The breakneck action of their theatrical cartoons was impossible on a television budget, where each six-minute cartoon cost only a tenth as much as its big-screen counterpart. But Hanna and Barbera worked out a system of "planned animation", in which movement could be mass-produced, and cycles transferred from one character to another. Ruff & Reddy demonstrated that this planned animation, if not necessarily high art, was a system that worked.
Another thing that may not have been high art, but worked, was the Hanna-Barbera Studio's method of swiping situations from existing properties. Ruff & Reddy, with its smart little guy and big dumb guy always getting into adventures, was based on the old Crusader Rabbit formula. Many of the studio's later shows, including The Flintstones and Top Cat, used set-ups that had been done before.
Ruff & Reddy was only one segment of a half-hour show, the remainder made up of old theatrical Screen Gems cartoons, with a live-action host. Although Hanna and Barbera strongly felt the limits of their control over the presentation of their characters — which is why their subsequent shows (starting with Huckleberry Hound) were full half-hour productions — the series ran until 1964, a total of over 100 episodes.
Between 1958 and '62, Dell Comics published an even dozen issues of its version of Ruff & Reddy, thus becoming the first of seven American publishers (along with Gold Key, Charlton, Marvel, Harvey, Archie, and DC) to produce comics based on Hanna-Barbera characters.
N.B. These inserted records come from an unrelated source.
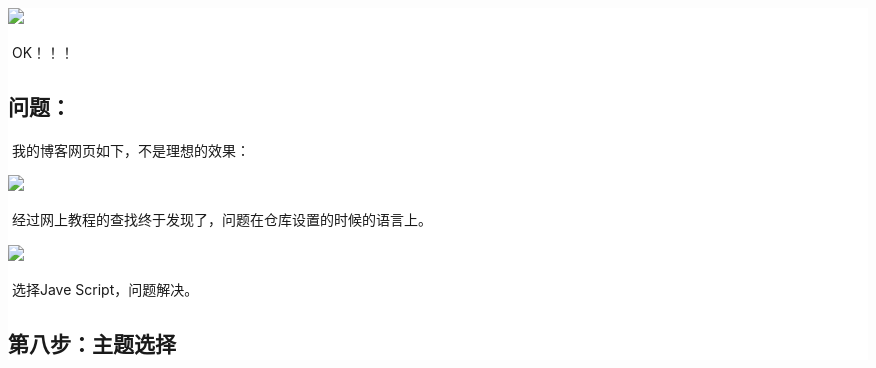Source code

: ![](https://scdxxm.oss-cn-shanghai.aliyuncs.com/img/问题.png)

​			OK！！！

## 问题：

​			我的博客网页如下，不是理想的效果：

![](https://scdxxm.oss-cn-shanghai.aliyuncs.com/img/scdxxm.png)

​			经过网上教程的查找终于发现了，问题在仓库设置的时候的语言上。

![](https://scdxxm.oss-cn-shanghai.aliyuncs.com/img/hexo1.png)

​			选择Jave Script，问题解决。

## 第八步：主题选择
Today, an awful lot of people remember a Ruff & Reddy storyline in which they met aliens from the planet Munimula ("aluminum" spelled backward) — although many can't recall what cartoon it was associated with. They had a chance to be reminded in the early years of the 21st century, when the series was rerun on Boomerang, the cable channel devoted entirely to vintage Hanna-Barbera.
Other than that, Ruff & Reddy has been seen little in recent decades. But its place in history is secured by its status as proving ground for a fledgling industry giant.